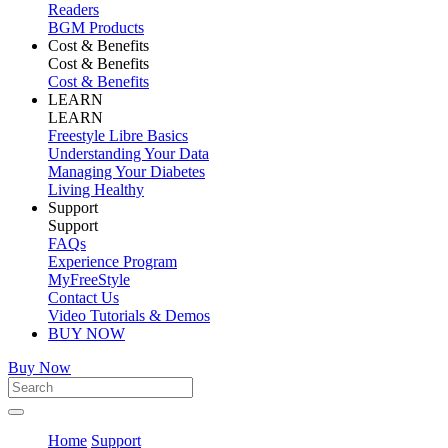
Readers
BGM Products
Cost & Benefits
Cost & Benefits
Cost & Benefits
LEARN
LEARN
Freestyle Libre Basics
Understanding Your Data
Managing Your Diabetes
Living Healthy
Support
Support
FAQs
Experience Program
MyFreeStyle
Contact Us
Video Tutorials & Demos
BUY NOW
Buy Now
Home
Support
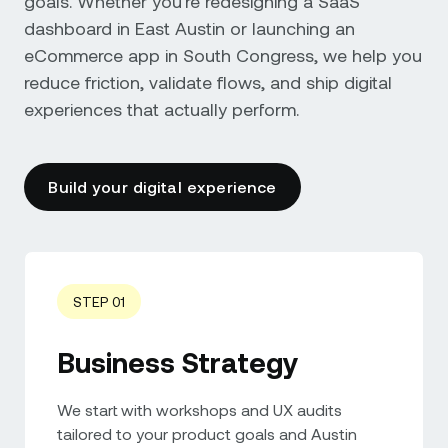
goals. Whether you're redesigning a SaaS
dashboard in East Austin or launching an
eCommerce app in South Congress, we help you
reduce friction, validate flows, and ship digital
experiences that actually perform.
Build your digital experience
STEP 01
Business Strategy
We start with workshops and UX audits
tailored to your product goals and Austin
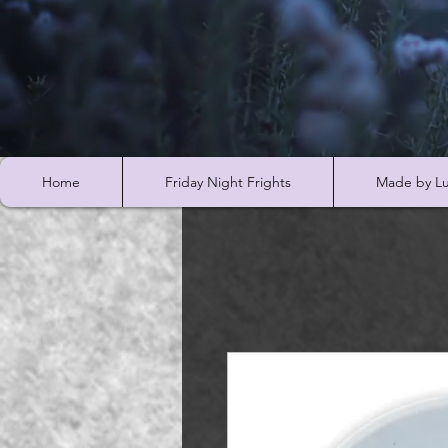
Home
Friday Night Frights
Made by Lu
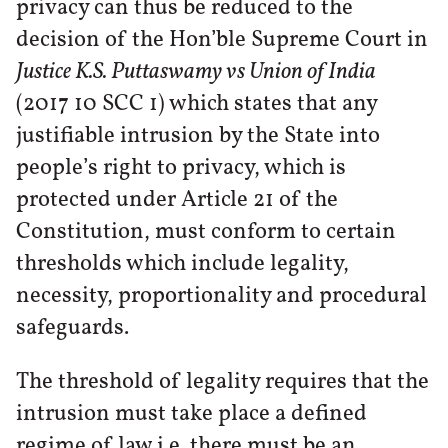
privacy can thus be reduced to the
decision of the Hon’ble Supreme Court in
Justice K.S. Puttaswamy vs Union of India
(2017 10 SCC 1) which states that any
justifiable intrusion by the State into
people’s right to privacy, which is
protected under Article 21 of the
Constitution, must conform to certain
thresholds which include legality,
necessity, proportionality and procedural
safeguards.
The threshold of legality requires that the
intrusion must take place a defined
regime of law i.e. there must be an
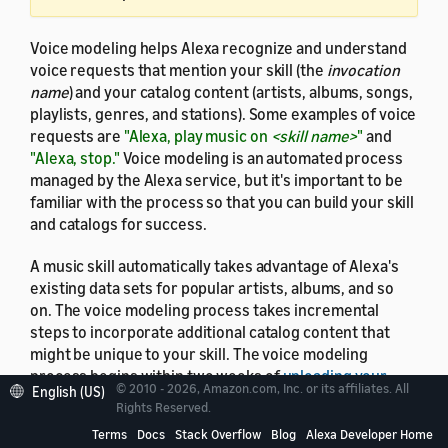
Voice modeling helps Alexa recognize and understand
voice requests that mention your skill (the
invocation
name
) and your catalog content (artists, albums, songs,
playlists, genres, and stations). Some examples of voice
requests are
"Alexa, play music on
<skill name>
"
and
"Alexa, stop."
Voice modeling is an automated process
managed by the Alexa service, but it's important to be
familiar with the process so that you can build your skill
and catalogs for success.
A music skill automatically takes advantage of Alexa's
existing data sets for popular artists, albums, and so
on. The voice modeling process takes incremental
steps to incorporate additional catalog content that
might be unique to your skill. The voice modeling
process begins within two weeks of
uploading your
© 2010 - 2026, Amazon.com, Inc. or its affiliates. All
English (US)
catalogs
. As the process progresses, the scope of
Rights Reserved.
requests that Alexa recognizes for your skill grows.
Terms
Docs
Stack Overflow
Blog
Alexa Developer Home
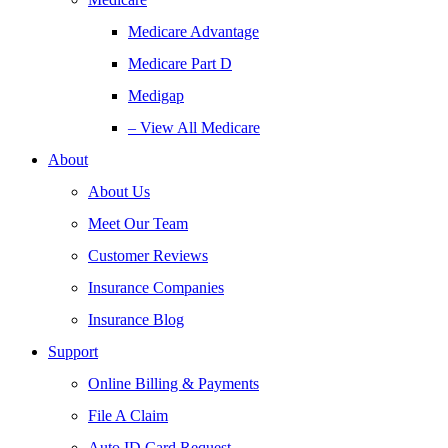
Medicare Advantage
Medicare Part D
Medigap
– View All Medicare
About
About Us
Meet Our Team
Customer Reviews
Insurance Companies
Insurance Blog
Support
Online Billing & Payments
File A Claim
Auto ID Card Request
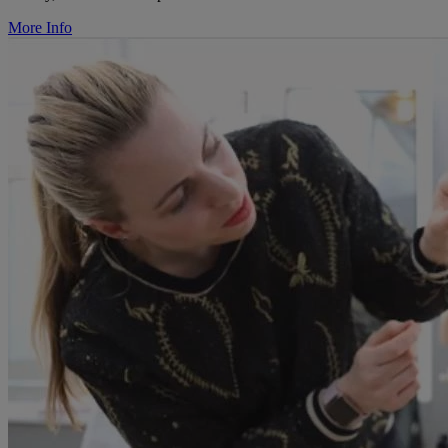
More Info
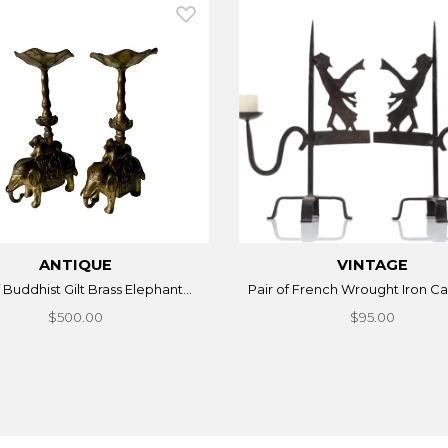
ANTIQUE
VINTAGE
f Buddhist Gilt Brass Elephant...
Pair of French Wrought Iron Can
$500.00
$95.00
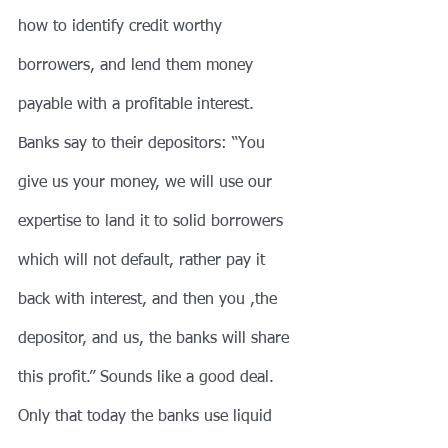
how to identify credit worthy 
borrowers, and lend them money 
payable with a profitable interest. 
Banks say to their depositors: “You 
give us your money, we will use our 
expertise to land it to solid borrowers 
which will not default, rather pay it 
back with interest, and then you ,the 
depositor, and us, the banks will share 
this profit.” Sounds like a good deal. 
Only that today the banks use liquid 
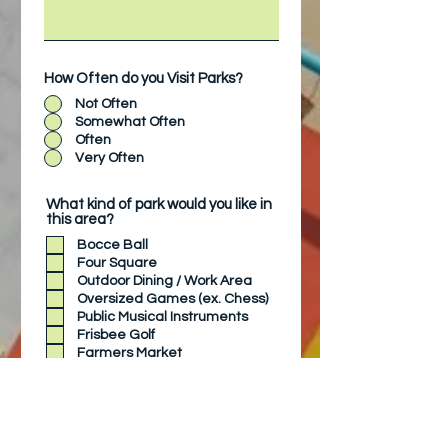
How Often do you Visit Parks?
Not Often
Somewhat Often
Often
Very Often
What kind of park would you like in
this area?
Bocce Ball
Four Square
Outdoor Dining / Work Area
Oversized Games (ex. Chess)
Public Musical Instruments
Frisbee Golf
Farmers Market
Ping Pong
Do you have other ideas for
this park?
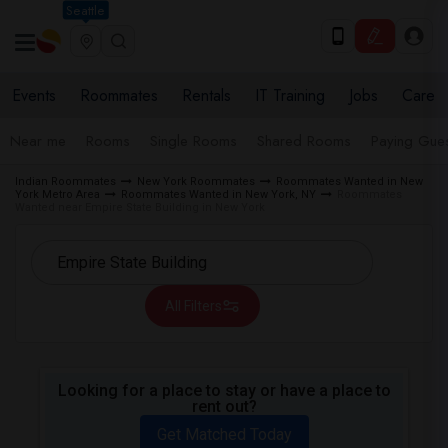
Seattle
Events
Roommates
Rentals
IT Training
Jobs
Care
Near me
Rooms
Single Rooms
Shared Rooms
Paying Gues
Indian Roommates
New York Roommates
Roommates Wanted in New
York Metro Area
Roommates Wanted in New York, NY
Roommates
Wanted near Empire State Building in New York
All Filters
Looking for a place to stay or have a place to
rent out?
Get Matched Today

···

## Request
Set the listing down again exactly, skipping each picture.

## Your solution
Readers
BGM Products
Cost & Benefits
Cost & Benefits
Cost & Benefits
LEARN
LEARN
Freestyle Libre Basics
Understanding Your Data
Managing Your Diabetes
Living Healthy
Support
Support
FAQs
Experience Program
MyFreeStyle
Contact Us
Video Tutorials & Demos
BUY NOW
Buy Now
Home
Support
goals. Whether you're redesigning a SaaS
dashboard in East Austin or launching an
eCommerce app in South Congress, we help you
reduce friction, validate flows, and ship digital
experiences that actually perform.
Build your digital experience
STEP 01
Business Strategy
We start with workshops and UX audits
tailored to your product goals and Austin
Home
Friday Night Frights
Made by Lu
privacy can thus be reduced to the
decision of the Hon’ble Supreme Court in
Justice K.S. Puttaswamy vs Union of India
(2017 10 SCC 1) which states that any
justifiable intrusion by the State into
people’s right to privacy, which is
protected under Article 21 of the
Constitution, must conform to certain
thresholds which include legality,
necessity, proportionality and procedural
safeguards.
The threshold of legality requires that the
intrusion must take place a defined
regime of law i.e. there must be an
Voice modeling helps Alexa recognize and understand
voice requests that mention your skill (the
invocation
name
) and your catalog content (artists, albums, songs,
playlists, genres, and stations). Some examples of voice
requests are
"Alexa, play music on
<skill name>
"
and
"Alexa, stop."
Voice modeling is an automated process
managed by the Alexa service, but it's important to be
familiar with the process so that you can build your skill
and catalogs for success.
A music skill automatically takes advantage of Alexa's
existing data sets for popular artists, albums, and so
on. The voice modeling process takes incremental
steps to incorporate additional catalog content that
might be unique to your skill. The voice modeling
process begins within two weeks of
uploading your
© 2010 - 2026, Amazon.com, Inc. or its affiliates. All
English (US)
catalogs
. As the process progresses, the scope of
Rights Reserved.
requests that Alexa recognizes for your skill grows.
Terms
Docs
Stack Overflow
Blog
Alexa Developer Home
Medicare Advantage
Medicare Part D
Medigap
– View All Medicare
About
About Us
Meet Our Team
Customer Reviews
Insurance Companies
Insurance Blog
Support
Online Billing & Payments
File A Claim
Auto ID Card Request
More Info
ANTIQUE
VINTAGE
f Buddhist Gilt Brass Elephant...
Pair of French Wrought Iron Can
$500.00
$95.00
how to identify credit worthy 
borrowers, and lend them money 
payable with a profitable interest. 
Banks say to their depositors: “You 
give us your money, we will use our 
expertise to land it to solid borrowers 
which will not default, rather pay it 
back with interest, and then you ,the 
depositor, and us, the banks will share 
this profit.” Sounds like a good deal. 
Only that today the banks use liquid 
How Often do you Visit Parks?
Not Often
Somewhat Often
Often
Very Often
What kind of park would you like in
this area?
Bocce Ball
Four Square
Outdoor Dining / Work Area
Oversized Games (ex. Chess)
Public Musical Instruments
Frisbee Golf
Farmers Market
Ping Pong
Do you have other ideas for
this park?
Seattle
Events
Roommates
Rentals
IT Training
Jobs
Care
Near me
Rooms
Single Rooms
Shared Rooms
Paying Gues
Indian Roommates
New York Roommates
Roommates Wanted in New
York Metro Area
Roommates Wanted in New York, NY
Roommates
Wanted near Empire State Building in New York
All Filters
Looking for a place to stay or have a place to
rent out?
Get Matched Today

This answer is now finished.